Menurut sebuah ilmu yang pernah saya pelajari, definisi sahabat Muhammad saw. adalah orang yang pernah melihat beliau secara langsung. Ya, cukup dengan melihat, jadilah sahabat. Padahal yang disebut melihat itu bisa jadi maksud sebenarnya adalah “melihat”. Seperti kata yaroh dalam ayat wa man ya’mal mitsqaali dzarratin khairan yaroh. Maka inilah alasan ketiga perjalanan saya menuju alun-alun Purwodadi: untuk melihat dan "melihat".
7
Jika melihat adalah melihat, saya sudah bisa disebut sahabat sejak 9 tahun yang lalu. Saya hadir pada Bangbangwetan edisi perdana, sedangkan pada edisi kedua hingga ketujuh, saya bukan lagi sekadar sebagai hadirin. Saya terlibat langsung dalam proses penyelenggaraan meskipun keterlibatan itu hanya sebatas sebulan sekali kumpul pra acara di DKS, masang spanduk, dan nempel-nempel poster. Sebuah pengalaman yang bagi saya jauh lebih berkesan dibanding peristiwa lulus tes CPNS tanpa bayar” Namun, definisi adalah definisi, sedangkan kerinduan adalah rasa yang tak bisa didefinisikan. Beberapa teman akan terus saya ingat sebagai sahabat, namun definisi sahabat, tak cukup mewadahi kenyataan bahwa ternyata saya rindu untuk bisa bertemu dan berkumpul dengan sahabat-sahabat saya. Bertemu dan berkumpul dengan sahabat-sahabat saya yang “biasa-biasa” saja saya rindu, apalagi bertemu dan berkumpul dengan yang “tidak biasa”.
8
Empat umpatan terlontar dari mulut saya sepanjang perjalanan menuju tempat tujuan. Dua umpatan Suroboyoan, satu umpatan menyebut nama seekor hewan, dan satu umpatan berbahasa Arab, qittha’, artinya: kerupuk. Saya memang bukan orang yang cukup sopan, dan bersepeda motor di jalan yang lubang-lubangnya sudah menunggu bagai ranjau, hujan terus mengguyur, sebuah mobil mendongakkan sorot lampunya sehingga menggelapkan pandangan saya, cukup jadi alasan bagi saya untuk lebih tidak sopan. Setelah empat umpatan itu, sebenarnya saya menyesal. Jangan-jangan bukan hanya saya sendiri yang menghitung jumlah umpatan, tetapi juga Tuhan. Diam-diam saya khawatir: jangan-jangan Tuhan langsung bikin perhitungan, misalnya dengan membuat sepeda motor saya menghantam lubang.
9
Kekhawatiran saya terwujud. Sepeda motor menghantam lubang kemudian ambruk, saya terlempar beberapa meter dari sepeda motor. Dalam posisi masih terduduk di pinggir jalan aspal, sebuah mobil lewat dan seorang di dalamnya melongokkan kepala dari jendela kemudian memberi saya saran, “Makanya hati-hati, Mas ...” Mobil itu, bersama orang baik hati pemberi saran, terus berjalan. Di tengah kekhawatiran apakah saya masih bisa melanjutkan perjalanan atau tidak, saya tertawa. Sendirian.

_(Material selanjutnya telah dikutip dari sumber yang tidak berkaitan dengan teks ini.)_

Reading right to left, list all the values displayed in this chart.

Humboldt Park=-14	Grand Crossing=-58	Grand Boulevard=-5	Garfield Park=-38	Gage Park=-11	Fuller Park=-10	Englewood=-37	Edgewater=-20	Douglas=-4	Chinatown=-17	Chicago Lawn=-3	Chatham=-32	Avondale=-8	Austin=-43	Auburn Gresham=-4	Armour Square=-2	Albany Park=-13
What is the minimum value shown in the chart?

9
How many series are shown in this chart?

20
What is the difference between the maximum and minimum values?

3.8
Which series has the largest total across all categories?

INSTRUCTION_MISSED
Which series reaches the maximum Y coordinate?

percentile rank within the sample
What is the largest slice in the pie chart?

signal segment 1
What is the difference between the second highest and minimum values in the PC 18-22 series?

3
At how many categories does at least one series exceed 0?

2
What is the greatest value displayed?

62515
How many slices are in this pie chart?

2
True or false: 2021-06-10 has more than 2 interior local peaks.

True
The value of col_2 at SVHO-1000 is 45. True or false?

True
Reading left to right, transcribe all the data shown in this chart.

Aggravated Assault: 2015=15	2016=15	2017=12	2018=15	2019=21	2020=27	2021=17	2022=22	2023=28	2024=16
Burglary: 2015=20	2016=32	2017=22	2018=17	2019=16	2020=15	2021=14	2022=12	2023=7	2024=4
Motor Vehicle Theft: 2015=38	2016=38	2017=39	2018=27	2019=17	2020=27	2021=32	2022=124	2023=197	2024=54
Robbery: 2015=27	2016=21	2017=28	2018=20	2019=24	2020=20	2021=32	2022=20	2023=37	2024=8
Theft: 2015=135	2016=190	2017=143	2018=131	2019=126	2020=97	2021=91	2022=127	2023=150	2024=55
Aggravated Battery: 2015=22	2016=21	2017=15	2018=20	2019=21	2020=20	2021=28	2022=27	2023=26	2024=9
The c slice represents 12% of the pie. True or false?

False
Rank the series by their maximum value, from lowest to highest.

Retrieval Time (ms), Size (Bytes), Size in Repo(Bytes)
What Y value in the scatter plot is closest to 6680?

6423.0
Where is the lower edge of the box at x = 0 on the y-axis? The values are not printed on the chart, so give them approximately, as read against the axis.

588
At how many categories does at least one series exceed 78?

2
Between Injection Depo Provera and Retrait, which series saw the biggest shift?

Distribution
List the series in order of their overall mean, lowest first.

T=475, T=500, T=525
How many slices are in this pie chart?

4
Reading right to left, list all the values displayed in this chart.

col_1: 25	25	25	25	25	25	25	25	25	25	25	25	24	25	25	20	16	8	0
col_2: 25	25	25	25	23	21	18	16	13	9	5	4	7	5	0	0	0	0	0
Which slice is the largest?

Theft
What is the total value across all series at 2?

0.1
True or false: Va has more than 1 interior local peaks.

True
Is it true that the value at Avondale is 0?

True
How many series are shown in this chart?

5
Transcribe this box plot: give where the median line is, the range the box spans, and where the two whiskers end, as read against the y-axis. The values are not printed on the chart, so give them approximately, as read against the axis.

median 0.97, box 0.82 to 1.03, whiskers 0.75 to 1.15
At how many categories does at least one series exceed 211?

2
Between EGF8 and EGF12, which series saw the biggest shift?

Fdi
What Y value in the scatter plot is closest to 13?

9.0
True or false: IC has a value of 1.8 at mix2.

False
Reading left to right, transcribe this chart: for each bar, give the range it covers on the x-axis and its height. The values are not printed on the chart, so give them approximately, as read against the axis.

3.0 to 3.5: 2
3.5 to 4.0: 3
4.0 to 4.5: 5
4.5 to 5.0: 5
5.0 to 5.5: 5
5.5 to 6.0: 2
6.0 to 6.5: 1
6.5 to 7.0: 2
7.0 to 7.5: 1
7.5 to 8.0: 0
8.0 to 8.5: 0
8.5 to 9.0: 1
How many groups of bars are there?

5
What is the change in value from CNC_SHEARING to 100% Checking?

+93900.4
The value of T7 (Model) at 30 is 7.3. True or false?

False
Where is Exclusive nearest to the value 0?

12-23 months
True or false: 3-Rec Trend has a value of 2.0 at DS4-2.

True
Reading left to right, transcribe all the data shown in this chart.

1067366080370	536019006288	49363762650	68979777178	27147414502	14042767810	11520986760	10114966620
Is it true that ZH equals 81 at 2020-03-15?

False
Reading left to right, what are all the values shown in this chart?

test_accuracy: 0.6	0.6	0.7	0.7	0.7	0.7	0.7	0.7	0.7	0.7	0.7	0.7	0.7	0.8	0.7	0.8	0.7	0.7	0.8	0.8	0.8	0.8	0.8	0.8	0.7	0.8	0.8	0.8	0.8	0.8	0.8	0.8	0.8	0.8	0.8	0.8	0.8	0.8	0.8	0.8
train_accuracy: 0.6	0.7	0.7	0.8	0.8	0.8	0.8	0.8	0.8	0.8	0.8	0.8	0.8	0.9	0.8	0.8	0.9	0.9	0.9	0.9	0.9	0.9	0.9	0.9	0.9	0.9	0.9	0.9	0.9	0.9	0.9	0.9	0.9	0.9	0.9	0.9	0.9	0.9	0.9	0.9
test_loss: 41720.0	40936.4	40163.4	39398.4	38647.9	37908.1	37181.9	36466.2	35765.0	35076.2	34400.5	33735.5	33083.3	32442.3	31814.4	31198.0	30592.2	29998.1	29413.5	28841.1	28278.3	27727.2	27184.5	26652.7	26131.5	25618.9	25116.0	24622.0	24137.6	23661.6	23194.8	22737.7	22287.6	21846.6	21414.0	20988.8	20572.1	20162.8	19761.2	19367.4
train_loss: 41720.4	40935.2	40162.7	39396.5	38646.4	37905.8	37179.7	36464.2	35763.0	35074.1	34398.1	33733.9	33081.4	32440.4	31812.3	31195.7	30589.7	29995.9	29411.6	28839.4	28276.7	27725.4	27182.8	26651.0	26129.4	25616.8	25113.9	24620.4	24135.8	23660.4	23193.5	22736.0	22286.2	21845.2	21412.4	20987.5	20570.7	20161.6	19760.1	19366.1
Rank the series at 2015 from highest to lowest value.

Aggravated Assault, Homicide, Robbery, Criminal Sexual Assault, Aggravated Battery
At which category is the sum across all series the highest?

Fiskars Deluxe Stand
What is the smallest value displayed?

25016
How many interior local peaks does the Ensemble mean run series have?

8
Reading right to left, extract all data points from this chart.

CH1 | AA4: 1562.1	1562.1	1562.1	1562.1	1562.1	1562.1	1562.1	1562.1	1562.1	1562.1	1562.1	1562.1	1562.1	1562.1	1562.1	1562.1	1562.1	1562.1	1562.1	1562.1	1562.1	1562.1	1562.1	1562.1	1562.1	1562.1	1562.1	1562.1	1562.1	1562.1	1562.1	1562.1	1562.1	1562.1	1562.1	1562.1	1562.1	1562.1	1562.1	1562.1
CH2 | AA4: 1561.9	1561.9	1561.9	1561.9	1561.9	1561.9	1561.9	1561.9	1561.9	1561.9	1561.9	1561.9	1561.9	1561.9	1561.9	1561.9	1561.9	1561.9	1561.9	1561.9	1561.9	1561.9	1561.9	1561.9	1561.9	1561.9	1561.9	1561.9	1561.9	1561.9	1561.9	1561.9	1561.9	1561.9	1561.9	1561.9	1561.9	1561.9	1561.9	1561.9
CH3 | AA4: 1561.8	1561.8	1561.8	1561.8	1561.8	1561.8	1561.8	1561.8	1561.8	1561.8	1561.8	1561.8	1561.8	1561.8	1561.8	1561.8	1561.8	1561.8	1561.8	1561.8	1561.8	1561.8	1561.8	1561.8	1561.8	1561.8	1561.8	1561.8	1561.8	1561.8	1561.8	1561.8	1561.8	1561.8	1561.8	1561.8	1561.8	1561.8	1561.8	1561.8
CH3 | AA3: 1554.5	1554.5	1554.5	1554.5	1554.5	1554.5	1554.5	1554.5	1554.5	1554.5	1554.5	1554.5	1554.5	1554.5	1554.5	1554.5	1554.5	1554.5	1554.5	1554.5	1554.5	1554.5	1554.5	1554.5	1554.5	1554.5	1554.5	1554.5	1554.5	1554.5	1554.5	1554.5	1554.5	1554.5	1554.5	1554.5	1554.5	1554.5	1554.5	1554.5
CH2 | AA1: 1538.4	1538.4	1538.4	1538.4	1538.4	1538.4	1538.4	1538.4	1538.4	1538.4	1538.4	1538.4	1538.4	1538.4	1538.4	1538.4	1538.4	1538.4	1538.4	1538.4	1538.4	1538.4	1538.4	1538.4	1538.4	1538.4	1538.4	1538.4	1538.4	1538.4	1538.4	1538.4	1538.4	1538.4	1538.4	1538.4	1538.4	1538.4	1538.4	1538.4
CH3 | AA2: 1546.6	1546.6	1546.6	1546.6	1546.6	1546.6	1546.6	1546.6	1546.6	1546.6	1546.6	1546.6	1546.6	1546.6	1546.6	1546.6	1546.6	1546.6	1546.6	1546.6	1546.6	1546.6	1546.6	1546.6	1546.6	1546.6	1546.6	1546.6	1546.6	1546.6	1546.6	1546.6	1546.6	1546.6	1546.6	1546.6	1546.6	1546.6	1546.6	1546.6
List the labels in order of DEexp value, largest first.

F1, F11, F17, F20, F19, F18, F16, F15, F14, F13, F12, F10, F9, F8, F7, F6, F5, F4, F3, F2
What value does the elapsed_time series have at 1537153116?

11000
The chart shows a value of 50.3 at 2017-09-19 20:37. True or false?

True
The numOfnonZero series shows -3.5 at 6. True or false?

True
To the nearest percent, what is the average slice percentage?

Kurang lebih satu kilometer dari tempat saya tertawa sendirian tadi, saya memutuskan untuk istirahat ngopi di sebuah warung. Tujuan sebenarnya bukan ngopi, tapi bertanya, “Apakah alun-alun masih jauh dari sini?” Sambil meletakkan segelas kopi di hadapan saya, Ibu pemilik warung menjawab sekaligus bertanya, “Sudah dekat, Mas. Kira-kira empat kilometer. Mas-nya darimana dan ada apa di alun-alun?” Saya jawab pendek, “Dari Cepu, mau menghadiri pengajian.” Ibu pemilik warung bertanya lagi untuk memastikan, “Maksudnya, pengajiannya di masjid alun-alun?” Saya tertawa. Lagi-lagi sendirian.
11
Pukul 20.10 dikurangi pukul 17.10 sama dengan tiga jam. Pukul 20.18 saya memotret panggung yang masih kosong dan satu shaf terdepan hadirin belum terisi penuh. Menurut perhitungan saya, jika saya ikut mengisi shaf terdepan itu, besar kemungkinan saya untuk mendapatkan kesempatan mengajukan pertanyaan. Tapi saya tampaknya memang cukup berbakat untuk menyia-nyiakan kesempatan. Setelah melakukan perhitungan, saya justru berjalan ke luar alun-alun: mencari entah apa.